Big Data Driven #9
It's already spring! All the frost has gone, but people still keep Snowflake
Databricks introduces new features
Databricks not only develops our beloved Data Engineering features but Machine Learning as well. Now Model Serving feature is available in the Databricks Lakehouse Platform. Model Serving allows you to deploy your ML models and expose HTTP API to access it. Basically, it productizes the Machine Learning model. This is very convenient when you do not have enough software engineering experience or MLOps expertise; instead, you do have rich Data Science experience. Wonder if a similar feature is available in modern cloud providers such as AWS, Azure, or GCP.
Recently, I have mentioned the Ray framework and its cost-efficiency record. In the discussion, we’ve argued that Ray framework seems to go the same path as Apache Spark and probably will be an interesting asset for Databricks. And we were right. Databricks announced support for the Ray framework in Databricks Lakehouse Platform.
Big Data is not that big anymore
Sometimes, besides news, announcements, and tutorials I come across these kinds of thoughts. For the last two years, the same thought occur from time to time in my mind. The “Big Data“ is not big anymore in the scope of the data volume. More companies search for an analytical solution having only several gigabytes of data. Now, most of the tasks to analyze data are not about running 50- to 100 virtual machines to process the data. And this tendency continues to grow. So “Big Data” becoming less about “Big“, and more about “Data“.

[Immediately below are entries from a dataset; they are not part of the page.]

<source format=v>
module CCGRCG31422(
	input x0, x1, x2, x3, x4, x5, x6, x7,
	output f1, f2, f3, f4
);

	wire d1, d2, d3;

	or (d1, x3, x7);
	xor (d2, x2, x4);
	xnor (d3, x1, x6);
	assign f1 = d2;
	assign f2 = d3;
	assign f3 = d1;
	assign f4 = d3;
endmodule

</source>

Companies are still willing to build a small analytical platform. Even without implementing hundreds of data pipelines to process petabytes of data. More analytical requests can be handled using a simple AWS Event Bridge + AWS Lambda chain. And that is the main reason why lately I avoid “Big Data“ wording. Instead, I use the “Data Engineering“ phrase, when I refer to data-related tasks.

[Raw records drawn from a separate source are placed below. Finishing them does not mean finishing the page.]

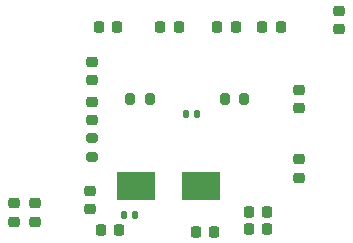
<source format=gbr>
%TF.GenerationSoftware,KiCad,Pcbnew,(5.99.0-10369-gb59bf064b4)*%
%TF.CreationDate,2021-07-27T07:29:01+02:00*%
%TF.ProjectId,stm32h7,73746d33-3268-4372-9e6b-696361645f70,rev?*%
%TF.SameCoordinates,Original*%
%TF.FileFunction,Paste,Bot*%
%TF.FilePolarity,Positive*%
%FSLAX46Y46*%
G04 Gerber Fmt 4.6, Leading zero omitted, Abs format (unit mm)*
G04 Created by KiCad (PCBNEW (5.99.0-10369-gb59bf064b4)) date 2021-07-27 07:29:01*
%MOMM*%
%LPD*%
G01*
G04 APERTURE LIST*
G04 Aperture macros list*
%AMRoundRect*
0 Rectangle with rounded corners*
0 $1 Rounding radius*
0 $2 $3 $4 $5 $6 $7 $8 $9 X,Y pos of 4 corners*
0 Add a 4 corners polygon primitive as box body*
4,1,4,$2,$3,$4,$5,$6,$7,$8,$9,$2,$3,0*
0 Add four circle primitives for the rounded corners*
1,1,$1+$1,$2,$3*
1,1,$1+$1,$4,$5*
1,1,$1+$1,$6,$7*
1,1,$1+$1,$8,$9*
0 Add four rect primitives between the rounded corners*
20,1,$1+$1,$2,$3,$4,$5,0*
20,1,$1+$1,$4,$5,$6,$7,0*
20,1,$1+$1,$6,$7,$8,$9,0*
20,1,$1+$1,$8,$9,$2,$3,0*%
G04 Aperture macros list end*
%ADD10RoundRect,0.200000X0.200000X0.275000X-0.200000X0.275000X-0.200000X-0.275000X0.200000X-0.275000X0*%
%ADD11RoundRect,0.225000X-0.225000X-0.250000X0.225000X-0.250000X0.225000X0.250000X-0.225000X0.250000X0*%
%ADD12RoundRect,0.225000X0.250000X-0.225000X0.250000X0.225000X-0.250000X0.225000X-0.250000X-0.225000X0*%
%ADD13RoundRect,0.225000X0.225000X0.250000X-0.225000X0.250000X-0.225000X-0.250000X0.225000X-0.250000X0*%
%ADD14RoundRect,0.225000X-0.250000X0.225000X-0.250000X-0.225000X0.250000X-0.225000X0.250000X0.225000X0*%
%ADD15RoundRect,0.200000X0.275000X-0.200000X0.275000X0.200000X-0.275000X0.200000X-0.275000X-0.200000X0*%
%ADD16RoundRect,0.140000X0.140000X0.170000X-0.140000X0.170000X-0.140000X-0.170000X0.140000X-0.170000X0*%
%ADD17R,3.325000X2.400000*%
%ADD18RoundRect,0.140000X-0.140000X-0.170000X0.140000X-0.170000X0.140000X0.170000X-0.140000X0.170000X0*%
G04 APERTURE END LIST*
D10*
%TO.C,R1*%
X31425000Y-32050000D03*
X29775000Y-32050000D03*
%TD*%
%TO.C,R2*%
X39425000Y-32050000D03*
X37775000Y-32050000D03*
%TD*%
D11*
%TO.C,C10*%
X40975000Y-25950000D03*
X42525000Y-25950000D03*
%TD*%
D12*
%TO.C,C12*%
X19950000Y-42450000D03*
X19950000Y-40900000D03*
%TD*%
D13*
%TO.C,C16*%
X36875000Y-43300000D03*
X35325000Y-43300000D03*
%TD*%
%TO.C,C17*%
X41375000Y-41600000D03*
X39825000Y-41600000D03*
%TD*%
D11*
%TO.C,C7*%
X27125000Y-25950000D03*
X28675000Y-25950000D03*
%TD*%
D14*
%TO.C,C18*%
X44050000Y-31325000D03*
X44050000Y-32875000D03*
%TD*%
%TO.C,C1*%
X47500000Y-24625000D03*
X47500000Y-26175000D03*
%TD*%
D15*
%TO.C,R3*%
X26550000Y-37025000D03*
X26550000Y-35375000D03*
%TD*%
D16*
%TO.C,C4*%
X35480000Y-33350000D03*
X34520000Y-33350000D03*
%TD*%
D11*
%TO.C,C14*%
X27275000Y-43200000D03*
X28825000Y-43200000D03*
%TD*%
%TO.C,C3*%
X37175000Y-26000000D03*
X38725000Y-26000000D03*
%TD*%
D17*
%TO.C,Y1*%
X35762500Y-39450000D03*
X30237500Y-39450000D03*
%TD*%
D18*
%TO.C,C2*%
X29270000Y-41900000D03*
X30230000Y-41900000D03*
%TD*%
D12*
%TO.C,C13*%
X21750000Y-42450000D03*
X21750000Y-40900000D03*
%TD*%
D14*
%TO.C,C15*%
X44050000Y-37175000D03*
X44050000Y-38725000D03*
%TD*%
D11*
%TO.C,C9*%
X32325000Y-26000000D03*
X33875000Y-26000000D03*
%TD*%
D14*
%TO.C,C6*%
X26400000Y-39825000D03*
X26400000Y-41375000D03*
%TD*%
D12*
%TO.C,C5*%
X26550000Y-33875000D03*
X26550000Y-32325000D03*
%TD*%
D11*
%TO.C,C8*%
X39825000Y-43100000D03*
X41375000Y-43100000D03*
%TD*%
D14*
%TO.C,C11*%
X26550000Y-28925000D03*
X26550000Y-30475000D03*
%TD*%
M02*

</source>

Smaller data volumes do not say there's less data work to do. The evolution of the data technology landscape has changed the Data Platform. Also, changed the way Data Engineers work with the data and Data Platform.
New MAD Landscape
The new, 2023 version of the big and scary MAD Landscape is out! I’m sure you’ve seen this picture with hundreds of frameworks, services, and solutions in the data, AI, and ML fields. In the article, you can read the authors’ motivation to re-arrange the blocks in the new version. In case you’re not that interested in details, you can just look into the PDF landscape version or its clickable version.
Recent Snowflake acquisitions
An informative article on how Snowflake expands its feature portfolio by acquiring other companies. You can try to trace the directions, that Snowflake is trying to develop besides their main data warehouse product. Among directions, you can find things like working with unstructured data, but now it’s “powered by AI“. Also, Snowflake, like its competitors tries to integrate machine learning algorithms straight into the data warehouse. Amazon Redshift and BigQuery already have this feature available, and Snowflake only starts to take action in this direction.
Architecture documentation
A great and useful read, but this time not about Data Engineering. Architecture documentation is a cumbersome, dull, but extremely important activity on the project. The article describes an architecture documentation approach called arc42 that is paired with the architectural visualization approach C4. Another interesting concept is Documentation as Code. The idea behind it is to store all your documentation under a version control system to track changes in documentation in an efficient way.